What Is the 8-Minute Rule in Medicare?

Yep, another Medicare rule! In most cases, determining the cost of a medical service is straightforward. For example, your doctor’s visit may cost $25, and an MRI may cost $200. The price doesn’t change if either of those services takes longer than a set amount of time. That’s not the case when it comes to physical therapy.

Medicare has an 8-minute rule for physical therapy services, which some people also refer to as the “Rule of Eights.” Let’s examine what this means for Medicare beneficiaries.

The 8-Minute Rule

The 8-minute rule dictates how many time units a physical therapist should bill Medicare for outpatient therapy services during an appointment. The therapist must give the patient direct, one-on-one therapy for a minimum of eight minutes to receive reimbursement for one unit of a time-based treatment code. That sounds simple enough, right? The tricky part is that there are time-based units and service-based units, and both can happen during a single visit.

Current Procedural Terminology (CPT) codes are what physical therapists use to file medical claims. Service-based codes are not timed, and they’re for things like performing an examination or re-examination, applying cold or hot packs, and conducting unattended electrical stimulation. When a physical therapist performs these services, they can only charge the code one time per visit, regardless of the length of treatment.

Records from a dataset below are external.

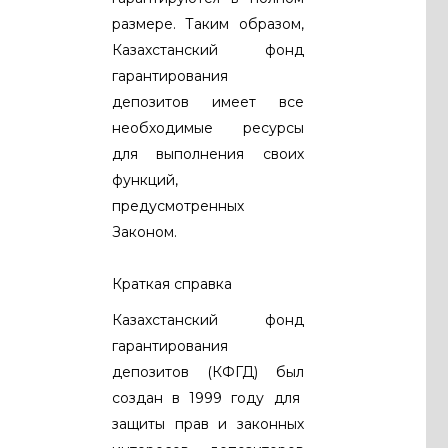
размере. Таким образом,
Казахстанский фонд
гарантирования
депозитов имеет все
необходимые ресурсы
для выполнения своих
функций,
предусмотренных
Законом.
Краткая справка
Казахстанский фонд
гарантирования
депозитов (КФГД) был
создан в 1999 году для
защиты прав и законных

Time-based CPT codes, on the other hand, can be billed multiple times during one visit. A physical therapist can bill these in 15-minute increments. They use these codes for any one-on-one, attended procedures and treatments, such as exercises, activities, neuromuscular re-education, manual therapy, ultrasounds, gait training, iontophoreses, or attended electrical stimulation.

Medicare beneficiary getting physical therapy treatment

According to CPT guidelines, a timed code equals 15 minutes of treatment. However, we know that treatment doesn’t always occur in perfect 15-minute blocks of time. Maybe your ultrasound only took 12 minutes, and gait training took six minutes. How is that charged?

This is where the 8-minute rule applies. Per Medicare guidelines, a physical therapist must perform the service for at least eight minutes in order to bill one unit of any timed CPT code. Medicare adds the total minutes of direct time and divides that number by 15. If eight or more minutes remain, the therapist can bill for an additional unit. If less than eight minutes remain, Medicare will not reimburse those remaining minutes. For example, if your physical therapist performed direct therapy for 15 minutes and then did gait training for 8 minutes, they could bill for two direct time units.

Therapists must track how much time they spend on time-based codes versus service-based codes throughout their appointments. This process can be cumbersome and confusing. To make matters worse, sometimes it can be challenging to determine when a provider should bill for time at all. Let’s look at an example.

Iontophoresis is often a mixture of services. The physical therapist will take time to connect the machine but won’t usually be with you during the treatment. Afterward, they’ll disconnect you from the machine and may even check for skin damage after removing the electrodes. They are spending direct time with you but weren’t there for the entire procedure. Should they bill a timed code? According to Medicare, probably not. The therapist probably only spent a couple of minutes getting the treatment ready and another couple of minutes at the end. This would not add up to eight minutes and, therefore, shouldn’t be billed at all.